The Tender Offer, if consummated, may have consequences under U.S. federal income tax and applicable U.S. state and local, as well as non-U.S., tax laws for Musti shareholders. Each Musti shareholder is urged to consult his or her independent professional adviser regarding the tax consequences of the Tender Offer.
It may not be possible for Musti shareholders in the United States to effect service of process within the United States upon Musti, the Offeror, Sonae Holdings, S.A. or any other member of the Consortium, or their respective officers or directors, some or all of which may reside outside the United States, or to enforce against any of them judgments of the United States courts predicated upon the civil liability provisions of the federal securities laws of the United States or other U.S. law. It may not be possible to bring an action against Musti, the Offeror, Sonae Holdings, S.A., any other member of the Consortium or their respective officers or directors (as applicable), in a non-U.S. court for violations of U.S. law, including the U.S. securities laws. Further, it may be difficult to compel a non-U.S. company and its affiliates to subject themselves to a U.S. court’s judgement. In addition, it may be difficult to enforce in Finland or Portugal original actions, or actions for the enforcement of judgments of U.S. courts, based on the civil liability provisions of the U.S. federal securities laws.

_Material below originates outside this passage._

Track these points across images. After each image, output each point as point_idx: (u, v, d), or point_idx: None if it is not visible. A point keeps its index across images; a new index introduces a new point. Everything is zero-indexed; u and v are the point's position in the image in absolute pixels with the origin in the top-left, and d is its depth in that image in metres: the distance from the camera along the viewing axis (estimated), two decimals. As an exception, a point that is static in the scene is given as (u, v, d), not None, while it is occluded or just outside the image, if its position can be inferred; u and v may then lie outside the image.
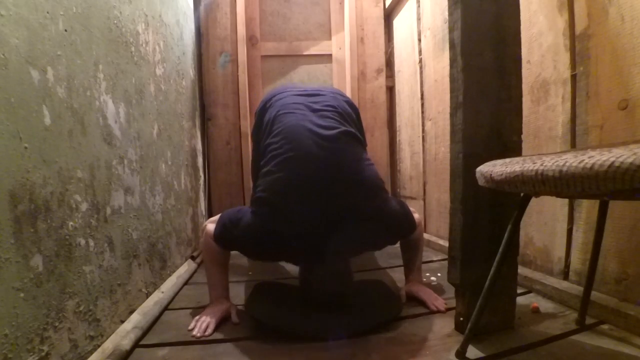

Forward-looking statements
This announcement contains statements that, to the extent they are not historical facts, constitute “forward-looking statements”. Forward-looking statements include statements concerning plans, expectations, projections, objectives, targets, goals, strategies, future events, future revenues or performance, capital expenditures, financing needs, plans or intentions relating to acquisitions, competitive strengths and weaknesses, plans or goals relating to financial position, future operations and development, business strategy and the trends in the industries and the political and legal environment and other information that is not historical information. In some instances, they can be identified by the use of forward-looking terminology, including the terms “believes”, “intends”, “may”, “will” or “should” or, in each case, their negative or variations on comparable terminology. By their very nature, forward-looking statements involve inherent risks, uncertainties and assumptions, both general and specific, and risks exist that the predictions, forecasts, projections and other forward-looking statements will not be achieved. Given these risks, uncertainties and assumptions, investors are cautioned not to place undue reliance on such forward-looking statements. Any forward-looking statements contained herein speak only as at the date of this announcement.
Disclaimer
Jefferies GmbH (“Jefferies”), which is authorised and regulated in Germany by the Bundesanstalt für Finanzdienstleistungsaufsicht, is acting exclusively for Musti and no one else in connection with the Tender Offer, and will not regard any other person (whether or not a recipient of this statement) as their respective clients in relation to the Tender Offer and will not be responsible to anyone other than Musti for providing the protections afforded to their respective clients, nor for providing advice in relation to the Tender Offer or any transaction, matter, or arrangement referred to in the Tender Offer Document to be published in connection with the Tender Offer. Neither Jefferies nor any of its affiliates, nor any of its or their respective directors, officers, employees, agents or representatives, owes or accepts any duty, liability or responsibility whatsoever (whether direct or indirect, whether in contract, in tort, under statute or otherwise) to any person who is not a client of Jefferies in connection with the matters referred to in this statement.